I’m sorry, but I don’t buy the “I was deluding myself” “it was true” false dilemna in this situation. This isn’t a matter of the experience simply being a delusion or being true: it is a matter of the interpretation of that experience possibly being wrong (when many are possible, and perhaps many have shades of the actual).
—You are quite welcome to conclude that I deluded myself.—
And very eagerly welcomed to, I see, but not interested: certainly not in such bold terms, which are, interestingly enough, yours, not mine.

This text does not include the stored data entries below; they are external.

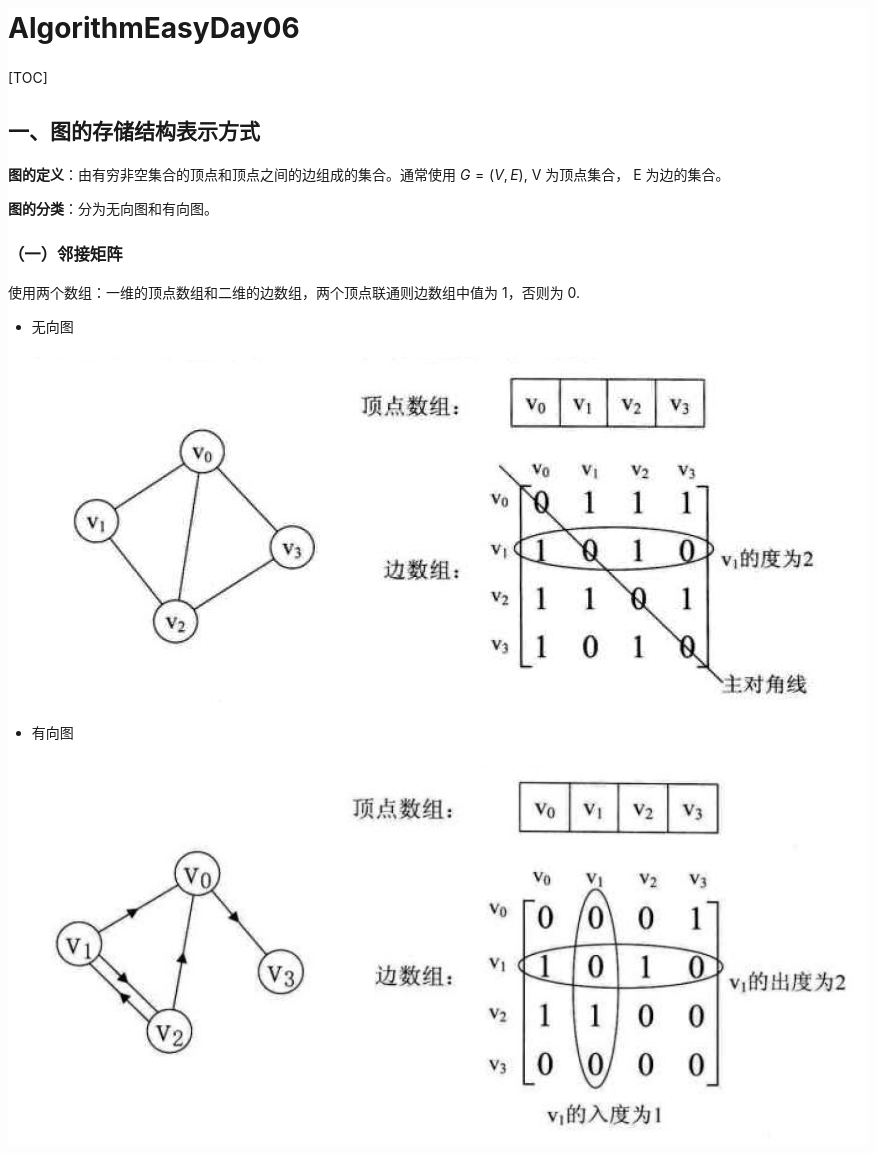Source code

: # AlgorithmEasyDay06

[TOC]

## 一、图的存储结构表示方式

**图的定义**：由有穷非空集合的顶点和顶点之间的边组成的集合。通常使用 $G=(V,E)$, V 为顶点集合， E 为边的集合。

**图的分类**：分为无向图和有向图。

### （一）邻接矩阵

使用两个数组：一维的顶点数组和二维的边数组，两个顶点联通则边数组中值为 1，否则为 0.

- 无向图

    ![image-20200405131243206](AlgorithmEasyDay06.resource/image-20200405131243206.png)

- 有向图

    ![image-20200405131420710](AlgorithmEasyDay06.resource/image-20200405131420710.png)
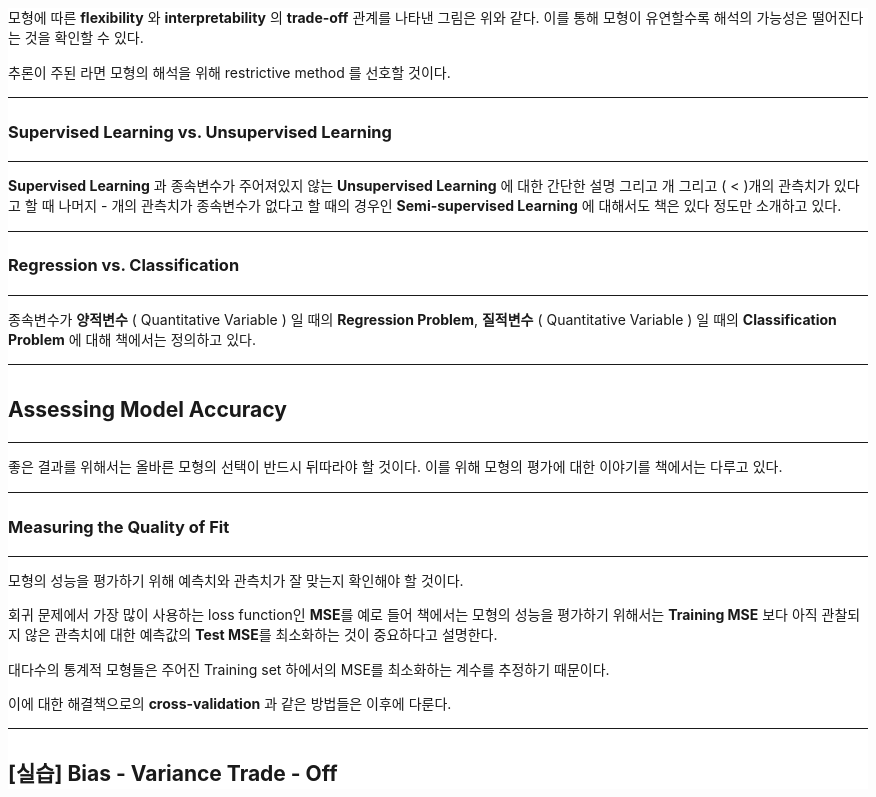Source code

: 모형에 따른 **flexibility** 와 **interpretability** 의 **trade-off** 관계를 나타낸 그림은 위와 같다. 이를 통해 모형이 유연할수록 해석의 가능성은 떨어진다는 것을 확인할 수 있다.

추론이 주된 ![focus](https://latex.codecogs.com/png.latex?focus "focus") 라면 모형의 해석을 위해 restrictive method 를 선호할 것이다.

------------------------------------------------------------------------

### Supervised Learning vs. Unsupervised Learning

------------------------------------------------------------------------

**Supervised Learning** 과 종속변수가 주어져있지 않는 **Unsupervised Learning** 에 대한 간단한 설명 그리고 ![n](https://latex.codecogs.com/png.latex?n "n")개 그리고 ![m](https://latex.codecogs.com/png.latex?m "m") (![m](https://latex.codecogs.com/png.latex?m "m") &lt; ![n](https://latex.codecogs.com/png.latex?n "n"))개의 관측치가 있다고 할 때 나머지 ![n](https://latex.codecogs.com/png.latex?n "n")-![m](https://latex.codecogs.com/png.latex?m "m") 개의 관측치가 종속변수가 없다고 할 때의 경우인 **Semi-supervised Learning** 에 대해서도 책은 있다 정도만 소개하고 있다.

------------------------------------------------------------------------

### Regression vs. Classification

------------------------------------------------------------------------

종속변수가 **양적변수** ( Quantitative Variable ) 일 때의 **Regression Problem**, **질적변수** ( Quantitative Variable ) 일 때의 **Classification Problem** 에 대해 책에서는 정의하고 있다.

------------------------------------------------------------------------

Assessing Model Accuracy
------------------------

------------------------------------------------------------------------

좋은 결과를 위해서는 올바른 모형의 선택이 반드시 뒤따라야 할 것이다. 이를 위해 모형의 평가에 대한 이야기를 책에서는 다루고 있다.

------------------------------------------------------------------------

### Measuring the Quality of Fit

------------------------------------------------------------------------

모형의 성능을 평가하기 위해 예측치와 관측치가 잘 맞는지 확인해야 할 것이다.

![MSE=\\frac1n\\Sigma(y\_i-\\hat{f}(x\_i))^2 ](https://latex.codecogs.com/png.latex?MSE%3D%5Cfrac1n%5CSigma%28y_i-%5Chat%7Bf%7D%28x_i%29%29%5E2%20 "MSE=\frac1n\Sigma(y_i-\hat{f}(x_i))^2 ")

회귀 문제에서 가장 많이 사용하는 loss function인 **MSE**를 예로 들어 책에서는 모형의 성능을 평가하기 위해서는 **Training MSE** 보다 아직 관찰되지 않은 관측치에 대한 예측값의 **Test MSE**를 최소화하는 것이 중요하다고 설명한다.

대다수의 통계적 모형들은 주어진 Training set 하에서의 MSE를 최소화하는 계수를 추정하기 때문이다.

이에 대한 해결책으로의 **cross-validation** 과 같은 방법들은 이후에 다룬다.

------------------------------------------------------------------------

\[실습\] Bias - Variance Trade - Off
------------------------------------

—However, what part of my motivations would enable me to delude myself into believing that a mental-construct god would tell me to choose to do things that, due to circumstances I did not know as yet, would lead to a change in my personality that would make what did in fact happen a fulfillment of self, when id, ego, and superego were united in figuring those changes as unpalatable to the former me?—
The fact is, it’s quite pedestrian that people take what seem to them at the time as being uncharacteristic chances and choices, regardless of whether they experienced it as the prompting of another being or not, especially when they were fighting against it. Again, I feel like you’re playing up how strange and singular this is, which in its course paints a very misleading and extremist picture of human psychology. I don’t know your specific case, but the story of actions and motivations you are telling is not as otherworldly as you seem to have an interest in making it out to be.
—However, why am I as an individual who believes in such a god because he has such evidence any less rational than the aforementioned?–
You aren’t. First of all, people generally aren’t meaningfully called rational or irrational. But secondly, to be rational or irrational you’d have to provide an arguement, and that arguement would have to be rational or irrational. As far as I can tell, the key here is that you’ve had an experience that was deeply affecting and changed your character. That’s not an arguement for or against belief in god presented to others: it’s the basis for the fact that you DO believe in god. And facts aren’t rational or irrational.